In the entries below, count every line with the string "Deposit". State the count and nothing else.

Dataset items

※

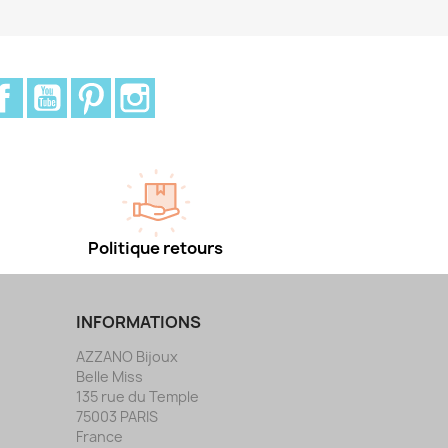
Facebook
YouTube
Pinterest
Instagram
Politique retours
INFORMATIONS
AZZANO Bijoux
Belle Miss
135 rue du Temple
75003 PARIS
France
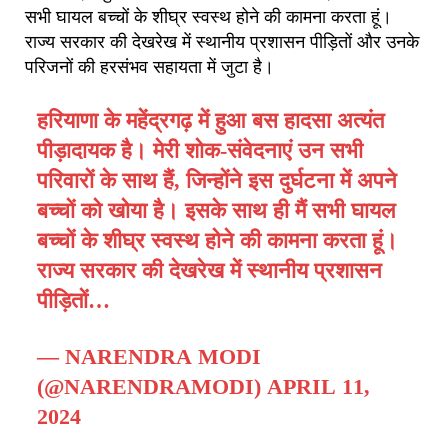
सभी घायल बच्चों के शीघ्र स्वस्थ होने की कामना करता हूं।
राज्य सरकार की देखरेख में स्थानीय प्रशासन पीड़ितों और उनके
परिजनों की हरसंभव सहायता में जुटा है।
हरियाणा के महेंद्रगढ़ में हुआ बस हादसा अत्यंत
पीड़ादायक है। मेरी शोक-संवेदनाएं उन सभी
परिवारों के साथ हैं, जिन्होंने इस दुर्घटना में अपने
बच्चों को खोया है। इसके साथ ही मैं सभी घायल
बच्चों के शीघ्र स्वस्थ होने की कामना करता हूं।
राज्य सरकार की देखरेख में स्थानीय प्रशासन
पीड़ितों…
— NARENDRA MODI
(@NARENDRAMODI)
APRIL 11,
2024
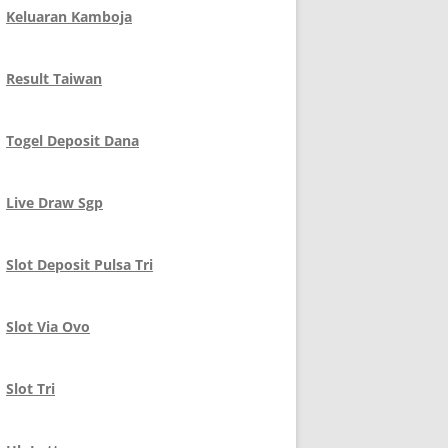
Keluaran Kamboja
Result Taiwan
Togel Deposit Dana
Live Draw Sgp
Slot Deposit Pulsa Tri
Slot Via Ovo
Slot Tri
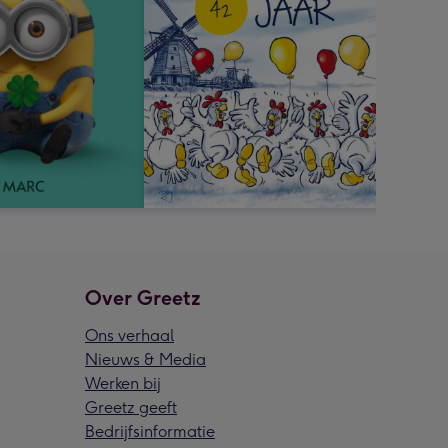
Over Greetz
Ons verhaal
Nieuws & Media
Werken bij
Greetz geeft
Bedrijfsinformatie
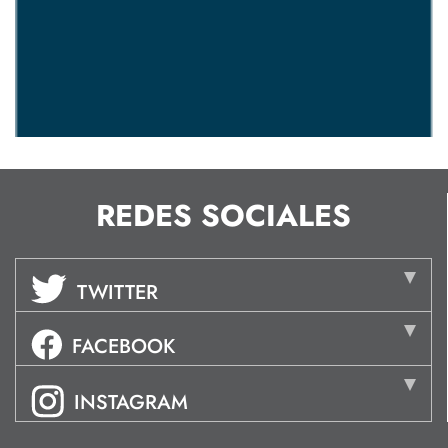
REDES SOCIALES
TWITTER
FACEBOOK
INSTAGRAM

※

__EXERCISE ANSWER__:
2